• [Your objective] Pick up the account of Ava's pneumococcal meningitis after its last sentence and continue it.

• [Exercise text]
|---|

People who are faced with meningitis and septicaemia have to act fast to help save a life.

Ava Grace Pettigrew

Pneumococcal meningitis at 1

Pneumococcal meningitis

Ava was 14 months when she took unwell, I remember the day like it was yesterday. We had a nice morning playing with toys and it was lunchtime. Ava took one spoonful of her ravioli and the next minute she was vomiting and her temperature rose. I gave her some paracetamol which brought her temperature down and she seemed fine for the rest of the day, if not a bit more tired than usual.

That night Ava woke up being sick every hour so in the morning we took her  to our local GP who told us it was a virus and to alternate paracetamol and ibuprofen to help with the temperature etc. and to bring Ava back later that afternoon to see how she was getting on which we did. Ava’s temperature had reduced in the afternoon but as we sat with the doctor Ava was falling in and out of sleep sitting on my knee, which I know now was a large warning. The doctor assured us that it was just a virus and to continue as before and it should pass within four to five days.

The following day Ava woke but could not lift her head from her pillow. She was aware of me being there but she just wasn’t her usual self. My mum called by to see us and it was then we decided to take Ava to Yorkhill Hospital A&E. She was given a lumbar puncture where it was confirmed she had meningitis.

Ava was transferred that night to an admissions ward and I can only imagine her head was in sheer agony as I will never forget her cry. She then began to have seizures which led to her being transferred to the High Dependency Unit. Ava was given a cat scan to determine any damage that had been made; we were told that she had some damage to her left side of her brain and only time would tell for recovery.

|---|

• [Dataset entries]
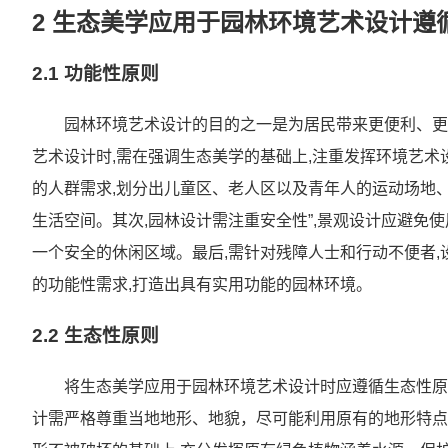
2 生态美学应用于园林环境艺术设计遵
2.1 功能性原则
园林环境艺术设计的目的之一是为居民带来更便利、更
艺术设计时,需在强调生态美学的基础上,注重发挥环境艺术
的人群需求,划分出儿童区、老人区以及青年人的运动场地
生活空间。其次,园林设计需注重安全性”,景观设计应避免
一个安全的休闲区域。最后,需针对残障人士和行动不便者,
的功能性需求,打造出具有实用功能的园林环境。
2.2 生态性原则
将生态美学应用于园林环境艺术设计时应遵循生态性原
计需严格尊重当地地形、地貌，尽可能利用原有的地形特点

|---|

• [Answer to this task]
Ava seriously deteriorated and was transferred to PICU and we were told to prepare for the worst. She was monitored by the neuro team but it was decided that ventilating Ava was not the right choice, it was a waiting game. We prayed that her antibiotics would fight this.

One morning we came into Ava’s little room and said "Good Morning" to her nurse and as I finished my greeting Ava’s beautiful eyes opened and a little smile came across her face.

Ava recovered and was discharged from hospital a week later, however she required physio and to stay on medication for seizures, which she no longer needs. Ava has been for various check-ups within the last year and she has now been fully discharged as a healthy girl with no side effects so far and her brain appears to have repaired any damage. Our little fighter has been given a chance and we will be with her every step of the way to enjoy life to the full!

Meningitis Research Foundation were readily available to us in the early days when we were given this devastating news, it helped us understand and prepare for the unknown, had their website not been available we would have been in the dark on many occasions.